La coque crevée en deux endroits par une attaque d'épaulards (orques), la Lucette coule en une douzaine de minutes (p.23). Les naufragés disposent d'un dinghy (une "annexe" en fibre de verre) baptisée Ednamair et d'un radeau de sauvetage avec une tente, à boudins gonflables. Ils sont en plein Pacifique, à l'écart des routes de circulation des navires marchands. Compte tenu des courants et des vents, les Galapagos (à 200 milles) sont inatteignables, et le capitaine Dougal décide de viser la côte de l'Amérique centrale (vers le Nord-Est, à un millier de milles). Ils ont des avirons, une voile, une quinzaine d'oranges et citrons et de maigres vivres sauvés de la cambuse (un sac d'oignons, une livre de biscuits, des bonbons), quelques récipients, 10 litres d'eau douce, le "matériel de sauvetage" règlementaire, un couteau de cuisine, le panier à couture de Lyn... et leur savoir-être. Une voile est installée à bord de l'Ednamair qui prend en remorque le radeau. L'eau est rationnée dès le début à 1 litre par jour (au total!). Et puis la pêche (poissons volants, dorades et autres, bien humides), la chasse aux tortues (dont tous n'acceptent pas de boire le sang), la pluie après un certain temps... Le radeau gonflable les lâche le 16e jour (caoutchouc usé par la remorque), et ils doivent désormais s'entasser à bord de l'Ednamair. Nous avons un passionnant récit de toutes les péripéties au jour le jour. Le livre a été rédigé à partir des "journaux de bord" tenus par les uns ou les autres.
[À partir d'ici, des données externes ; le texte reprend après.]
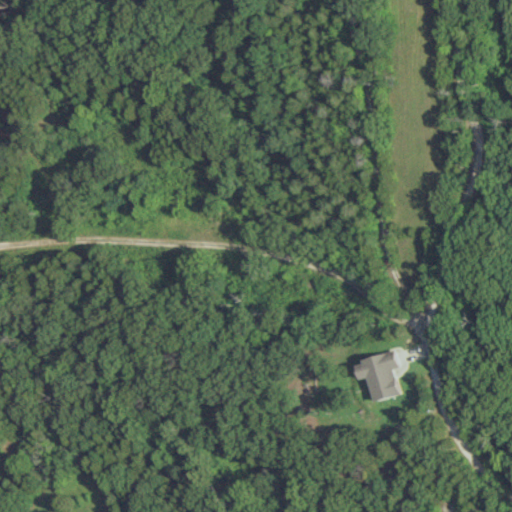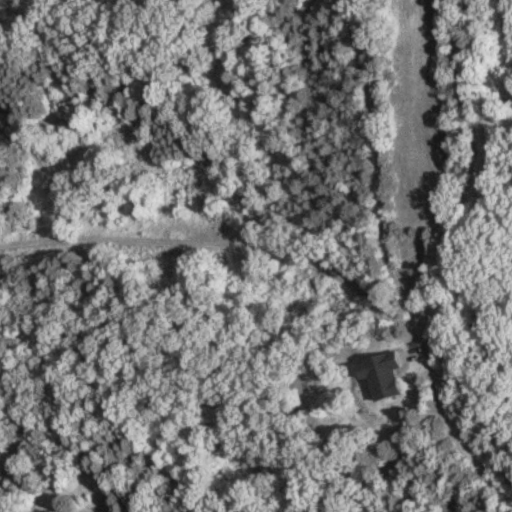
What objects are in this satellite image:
road: (494, 149)
road: (376, 168)
road: (444, 258)
building: (382, 374)
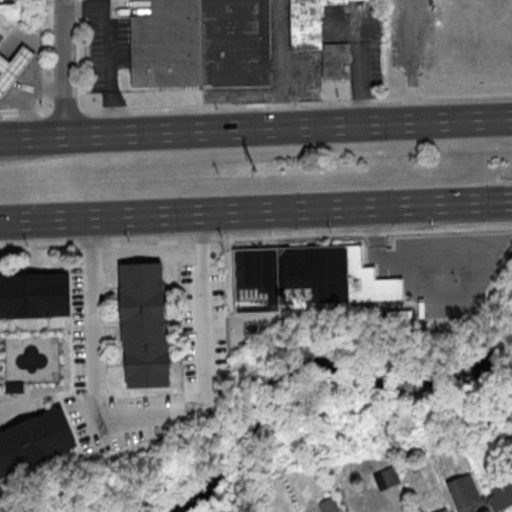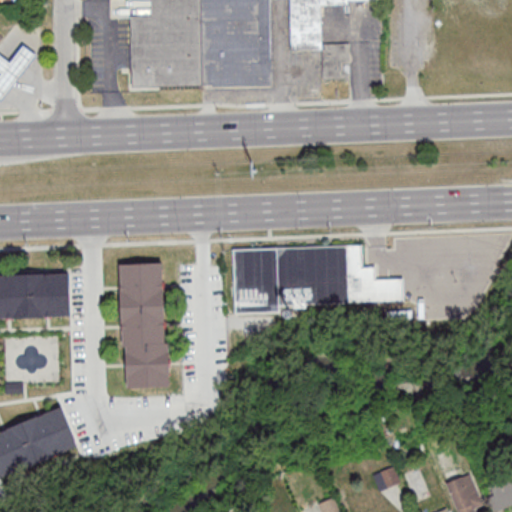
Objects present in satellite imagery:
building: (318, 37)
building: (202, 43)
road: (106, 50)
road: (2, 52)
road: (7, 52)
road: (17, 60)
building: (13, 67)
building: (12, 68)
road: (61, 68)
road: (8, 69)
road: (29, 72)
road: (4, 83)
road: (17, 88)
road: (37, 90)
road: (25, 109)
road: (256, 127)
road: (31, 147)
power tower: (256, 168)
road: (436, 202)
road: (180, 212)
road: (198, 232)
road: (88, 234)
road: (255, 236)
road: (400, 258)
building: (304, 277)
building: (307, 277)
building: (138, 284)
road: (441, 286)
building: (35, 294)
building: (12, 295)
building: (45, 295)
building: (397, 313)
building: (400, 313)
building: (145, 324)
building: (139, 325)
river: (317, 363)
building: (144, 365)
building: (11, 387)
road: (139, 421)
building: (46, 435)
building: (36, 441)
building: (13, 451)
building: (383, 477)
building: (387, 477)
building: (500, 491)
building: (461, 493)
building: (465, 493)
building: (501, 493)
building: (329, 505)
building: (325, 506)
building: (440, 510)
building: (443, 510)
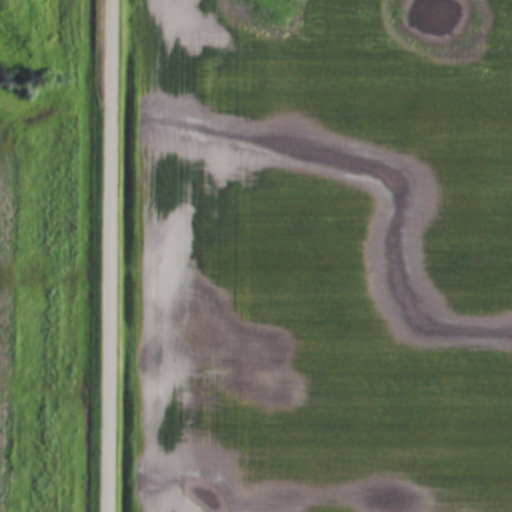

Le 38e jour (p.223), ils aperçoivent un navire (ce n'est pas le premier), et celui-ci, enfin, les repère et les repêche. Finalement, leur navigation à l'estime (750 milles effectués sans sextant, sans compas et sans carte) les amenaient sur la bonne route (il restait 290 milles vers le Costa-Rica), et ils pouvaient encore vivre quelque temps de leur pêche et de la pluie... mais ont été ravis d'être recueillis à bord du navire de pêche japonais Toka Maru II, après 38 jours de "navigation" dans les conditions décrites (ce devait être le 23 juillet, si je calcule bien). Trente-huit jours à se supporter (dans tous les sens du terme), entassés les uns sur les autres... Brrrr! Je ne m'y suis jamais trop vu, personnellement.
Le livre contient une quarantaine d'illustrations (plutôt nombreuses pour une édition en "poche), des dessins signés Pam Littlewood (1). J'ai choisi de citer des exemples "pratiques" éclairants (en laissant de côté notamment les nombreux animaux qu'ils ont vus et/ou mangés).
Le couteau de cuisine s'avèrera plus utile que le couteau "de survie" conçu pour ne pas crever le radeau gonflable... (p.125)
L'Ednamair trace la route toutes voiles dehors (p.133).
A bord du radeau de sauvetage, les 16 premiers jours (p.39).
Entassés à bord de l'Ednamair, ensuite (p.135)
Poissons et viande de tortue séchés (p.179), dont l'odeur incommodera fort les marins japonais...
Une aventure de l'époque où il n'y avait pas de balise Argos... De mes lectures et relectures successives (une fois par décennie?), je crois que je retenais à chaque fois (avant d'oublier...) que, sur un (petit?) bateau, le pire peut survenir à l'improviste à tout moment, et que les récipients contenant provisions ou boisson doivent avoir une flottabilité suffisante pour ne pas couler si on les jette par-dessus bord dans la précipitation du naufrage, afin de pouvoir être récupérés par la suite à bord de l'embarcation de sauvetage. Penser à prendre le maximum d'objets pouvant être utile à la survie (donc avoir anticipé): on n'aura pas de seconde chance une fois le navire sombré.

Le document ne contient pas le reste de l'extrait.